Eating disorders plague Generation Z

**Students have asked their names to be changed to respect their privacy

When schools shut down in March 2020, like most students, senior Beth Evans started spending a lot more time on social media. Isolated from friends, she started experiencing body dysmorphia from seeing people post what they eat in a day and their workout routines. The pressure to be an impossible kind of skinny pushed Evans to begin to severely restrict her diet and eventually develop an eating disorder that she still struggles with today, two years later. Unfortunately, Evans’ story is not unique.

Eating disorders are extremely common especially among teenagers and the pandemic only intensified that. According to the Pitch mental health survey, 23.8% of the 626 respondents said that they have or have had an eating disorder.

Aside from a few lessons in health class, eating disorders at WJ are rarely talked about and deeply stigmatized, leaving students who are struggling feeling even more alone and unsure of what to do. To cope, students have relied on a variety of different support systems for help.

“I reached out to a couple friends who are also struggling with [an eating disorder] as well, but it’s not good to talk about it too much because it can be kind of triggering for the other person to hear about somebody else’s eating disorder. And then, teachers. I found two teachers who really helped me. And then of course my parents, and now I am in therapy, so that has helped,” Evans said.

Body image issues can start to develop in childhood, especially when students interact with people or groups who establish a negative association with fatness or an obsession with being skinny.

“My grandmother refused to feed me when I was little because she thought I was fat. This led to me being scared of being fat. Also, I was always involved in sports like figure skating or rhythmic gymnastics where the beauty standard is being very skinny and gaming weight was frowned upon. Unhealthy bodies were glamorized in these sports,” junior Anna Davis said.

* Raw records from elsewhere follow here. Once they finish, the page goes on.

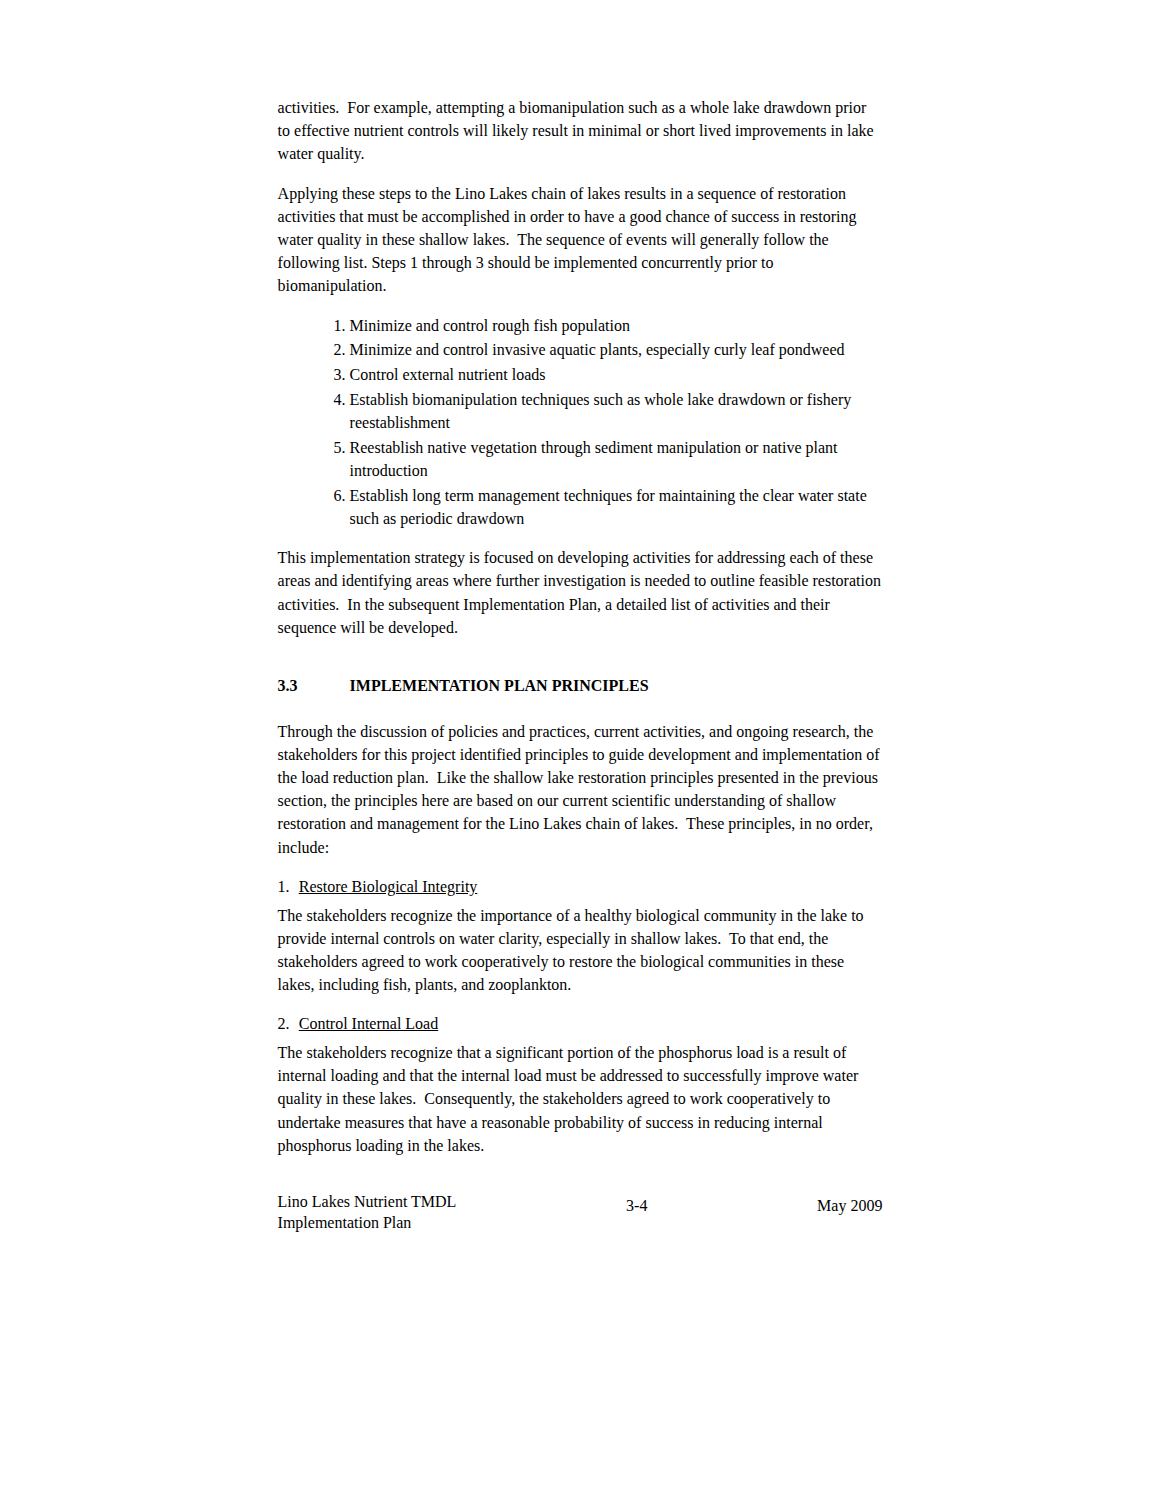activities. For example, attempting a biomanipulation such as a whole lake drawdown prior to effective nutrient controls will likely result in minimal or short lived improvements in lake water quality.
Applying these steps to the Lino Lakes chain of lakes results in a sequence of restoration activities that must be accomplished in order to have a good chance of success in restoring water quality in these shallow lakes. The sequence of events will generally follow the following list. Steps 1 through 3 should be implemented concurrently prior to biomanipulation.
Minimize and control rough fish population
Minimize and control invasive aquatic plants, especially curly leaf pondweed
Control external nutrient loads
Establish biomanipulation techniques such as whole lake drawdown or fishery reestablishment
Reestablish native vegetation through sediment manipulation or native plant introduction
Establish long term management techniques for maintaining the clear water state such as periodic drawdown
This implementation strategy is focused on developing activities for addressing each of these areas and identifying areas where further investigation is needed to outline feasible restoration activities. In the subsequent Implementation Plan, a detailed list of activities and their sequence will be developed.
3.3 IMPLEMENTATION PLAN PRINCIPLES
Through the discussion of policies and practices, current activities, and ongoing research, the stakeholders for this project identified principles to guide development and implementation of the load reduction plan. Like the shallow lake restoration principles presented in the previous section, the principles here are based on our current scientific understanding of shallow restoration and management for the Lino Lakes chain of lakes. These principles, in no order, include:
1. Restore Biological Integrity
The stakeholders recognize the importance of a healthy biological community in the lake to provide internal controls on water clarity, especially in shallow lakes. To that end, the stakeholders agreed to work cooperatively to restore the biological communities in these lakes, including fish, plants, and zooplankton.
2. Control Internal Load
The stakeholders recognize that a significant portion of the phosphorus load is a result of internal loading and that the internal load must be addressed to successfully improve water quality in these lakes. Consequently, the stakeholders agreed to work cooperatively to undertake measures that have a reasonable probability of success in reducing internal phosphorus loading in the lakes.
Lino Lakes Nutrient TMDL
Implementation Plan
3-4
May 2009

While the school health curriculum discusses eating disorders, they don’t provide much information to help students after they have developed eating disorders.

“I think they do right by teaching the different types of eating disorders and by kinda debunking the stereotypes in a way. It’s kinda good but also a little bit of a joke cause they talk about ways to prevent [eating disorders] but it’s kinda hard to prevent if you already have it,” freshman Carrie Fletcher said.

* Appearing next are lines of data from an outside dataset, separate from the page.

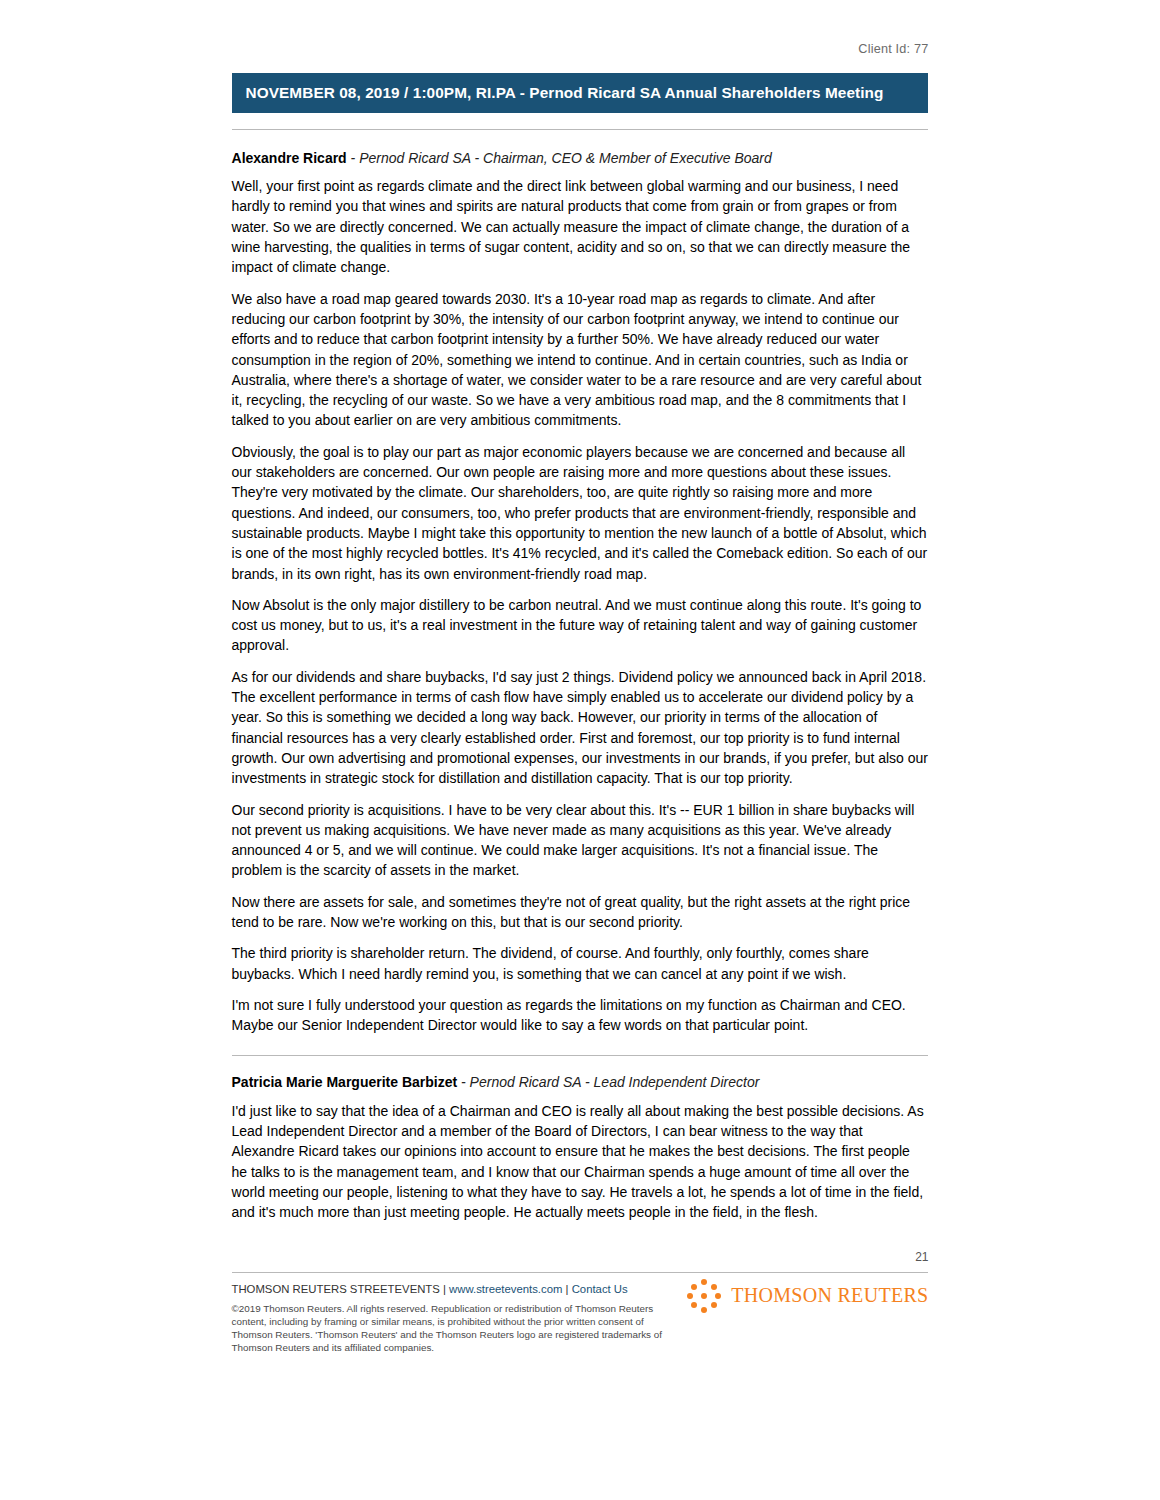Client Id: 77
NOVEMBER 08, 2019 / 1:00PM, RI.PA - Pernod Ricard SA Annual Shareholders Meeting
Alexandre Ricard - Pernod Ricard SA - Chairman, CEO & Member of Executive Board
Well, your first point as regards climate and the direct link between global warming and our business, I need hardly to remind you that wines and spirits are natural products that come from grain or from grapes or from water. So we are directly concerned. We can actually measure the impact of climate change, the duration of a wine harvesting, the qualities in terms of sugar content, acidity and so on, so that we can directly measure the impact of climate change.
We also have a road map geared towards 2030. It's a 10-year road map as regards to climate. And after reducing our carbon footprint by 30%, the intensity of our carbon footprint anyway, we intend to continue our efforts and to reduce that carbon footprint intensity by a further 50%. We have already reduced our water consumption in the region of 20%, something we intend to continue. And in certain countries, such as India or Australia, where there's a shortage of water, we consider water to be a rare resource and are very careful about it, recycling, the recycling of our waste. So we have a very ambitious road map, and the 8 commitments that I talked to you about earlier on are very ambitious commitments.
Obviously, the goal is to play our part as major economic players because we are concerned and because all our stakeholders are concerned. Our own people are raising more and more questions about these issues. They're very motivated by the climate. Our shareholders, too, are quite rightly so raising more and more questions. And indeed, our consumers, too, who prefer products that are environment-friendly, responsible and sustainable products. Maybe I might take this opportunity to mention the new launch of a bottle of Absolut, which is one of the most highly recycled bottles. It's 41% recycled, and it's called the Comeback edition. So each of our brands, in its own right, has its own environment-friendly road map.
Now Absolut is the only major distillery to be carbon neutral. And we must continue along this route. It's going to cost us money, but to us, it's a real investment in the future way of retaining talent and way of gaining customer approval.
As for our dividends and share buybacks, I'd say just 2 things. Dividend policy we announced back in April 2018. The excellent performance in terms of cash flow have simply enabled us to accelerate our dividend policy by a year. So this is something we decided a long way back. However, our priority in terms of the allocation of financial resources has a very clearly established order. First and foremost, our top priority is to fund internal growth. Our own advertising and promotional expenses, our investments in our brands, if you prefer, but also our investments in strategic stock for distillation and distillation capacity. That is our top priority.
Our second priority is acquisitions. I have to be very clear about this. It's -- EUR 1 billion in share buybacks will not prevent us making acquisitions. We have never made as many acquisitions as this year. We've already announced 4 or 5, and we will continue. We could make larger acquisitions. It's not a financial issue. The problem is the scarcity of assets in the market.
Now there are assets for sale, and sometimes they're not of great quality, but the right assets at the right price tend to be rare. Now we're working on this, but that is our second priority.
The third priority is shareholder return. The dividend, of course. And fourthly, only fourthly, comes share buybacks. Which I need hardly remind you, is something that we can cancel at any point if we wish.
I'm not sure I fully understood your question as regards the limitations on my function as Chairman and CEO. Maybe our Senior Independent Director would like to say a few words on that particular point.
Patricia Marie Marguerite Barbizet - Pernod Ricard SA - Lead Independent Director
I'd just like to say that the idea of a Chairman and CEO is really all about making the best possible decisions. As Lead Independent Director and a member of the Board of Directors, I can bear witness to the way that Alexandre Ricard takes our opinions into account to ensure that he makes the best decisions. The first people he talks to is the management team, and I know that our Chairman spends a huge amount of time all over the world meeting our people, listening to what they have to say. He travels a lot, he spends a lot of time in the field, and it's much more than just meeting people. He actually meets people in the field, in the flesh.
21
THOMSON REUTERS STREETEVENTS | www.streetevents.com | Contact Us
©2019 Thomson Reuters. All rights reserved. Republication or redistribution of Thomson Reuters content, including by framing or similar means, is prohibited without the prior written consent of Thomson Reuters. 'Thomson Reuters' and the Thomson Reuters logo are registered trademarks of Thomson Reuters and its affiliated companies.
THOMSON REUTERS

One of the other misconceptions about eating disorders is that one can just “get over it.” In reality, it is a much longer and more complicated process. Therapy can be tremendously helpful in the process.

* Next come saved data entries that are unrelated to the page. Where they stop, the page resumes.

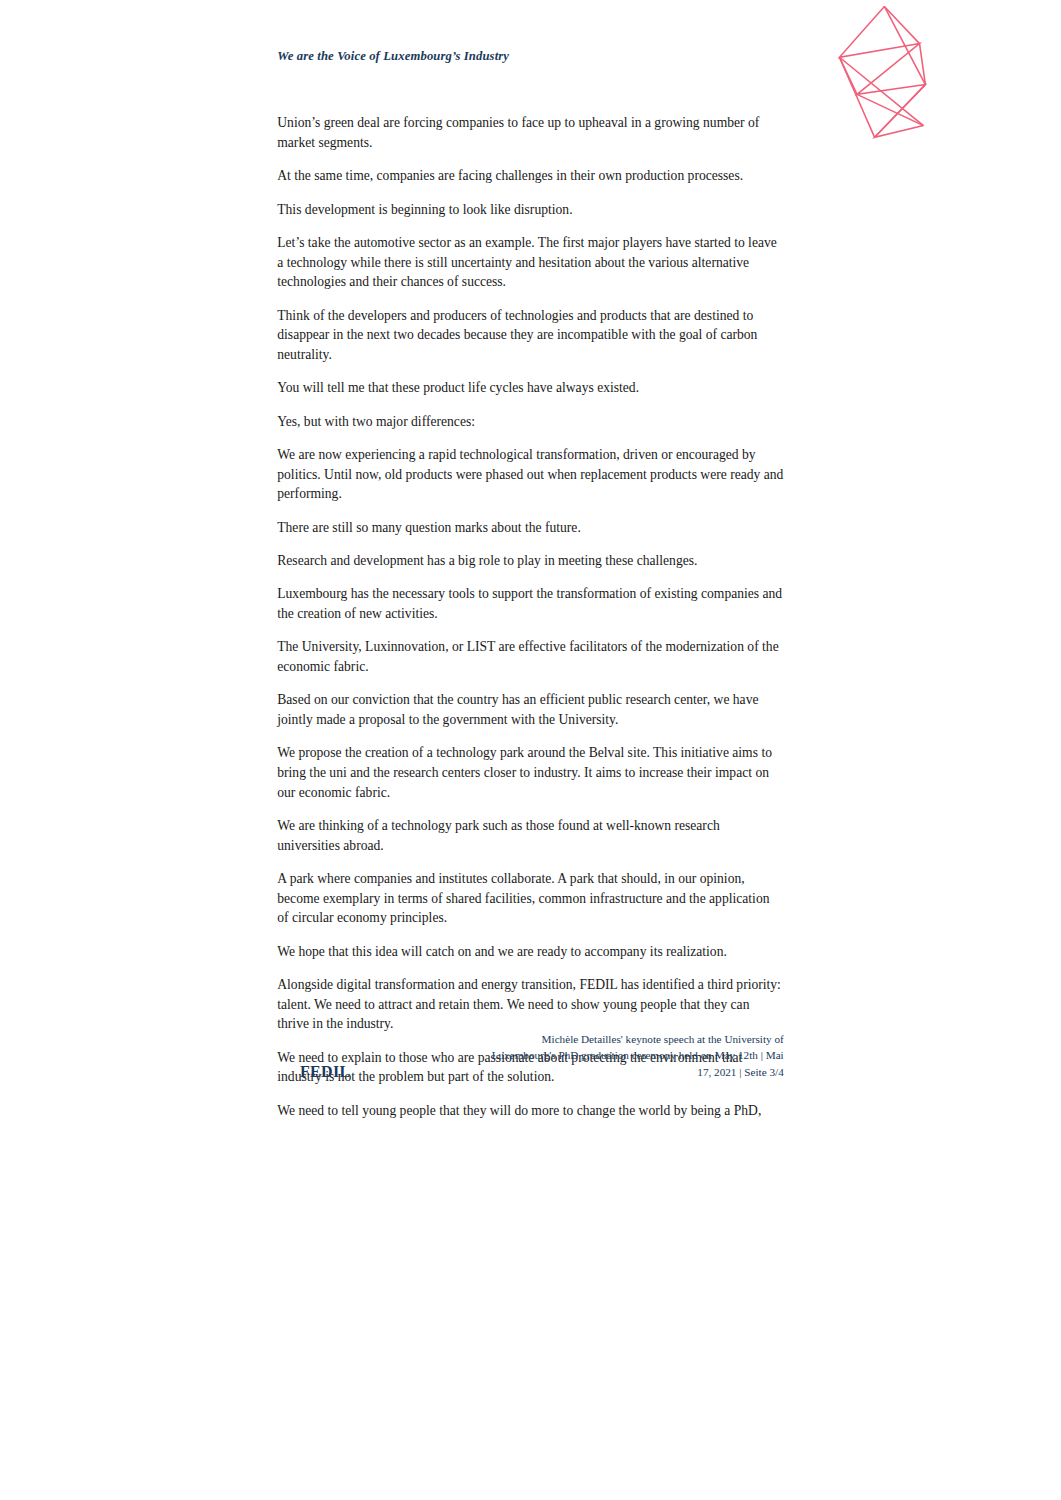We are the Voice of Luxembourg’s Industry
Union’s green deal are forcing companies to face up to upheaval in a growing number of market segments.
At the same time, companies are facing challenges in their own production processes.
This development is beginning to look like disruption.
Let’s take the automotive sector as an example. The first major players have started to leave a technology while there is still uncertainty and hesitation about the various alternative technologies and their chances of success.
Think of the developers and producers of technologies and products that are destined to disappear in the next two decades because they are incompatible with the goal of carbon neutrality.
You will tell me that these product life cycles have always existed.
Yes, but with two major differences:
We are now experiencing a rapid technological transformation, driven or encouraged by politics. Until now, old products were phased out when replacement products were ready and performing.
There are still so many question marks about the future.
Research and development has a big role to play in meeting these challenges.
Luxembourg has the necessary tools to support the transformation of existing companies and the creation of new activities.
The University, Luxinnovation, or LIST are effective facilitators of the modernization of the economic fabric.
Based on our conviction that the country has an efficient public research center, we have jointly made a proposal to the government with the University.
We propose the creation of a technology park around the Belval site. This initiative aims to bring the uni and the research centers closer to industry. It aims to increase their impact on our economic fabric.
We are thinking of a technology park such as those found at well-known research universities abroad.
A park where companies and institutes collaborate. A park that should, in our opinion, become exemplary in terms of shared facilities, common infrastructure and the application of circular economy principles.
We hope that this idea will catch on and we are ready to accompany its realization.
Alongside digital transformation and energy transition, FEDIL has identified a third priority: talent. We need to attract and retain them. We need to show young people that they can thrive in the industry.
We need to explain to those who are passionate about protecting the environment that industry is not the problem but part of the solution.
We need to tell young people that they will do more to change the world by being a PhD, engineer, technician or computer scientist than by walking the
FEDIL
Michèle Detailles' keynote speech at the University of
Luxembourg's PhD graduation ceremony held on May 12th | Mai
17, 2021 | Seite 3/4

“I guess I am trying to recover right now in therapy, but it’s not linear and it’s not easy, so I wouldn’t say I am in recovery, I am just working towards recovery,” Evans said.

The pressures of school can also trigger eating disorders. Being under significant stress can make students feel out of control, which pushes them towards unhealthy eating habits.

“BC Calculus made me relapse massively due to the fact that it was extremely stressful, and when I get stressed out, my eating disorder manifests starvation,” Davis said.

Social culture surrounding eating can contribute to eating disorders and relapses as well.

“Other kids who try to glamorize eating disorders and talk about ‘how they didn’t eat today’ or how they ‘never eat.’ This happens with people I don’t know well, as well as even close friends,” Davis said.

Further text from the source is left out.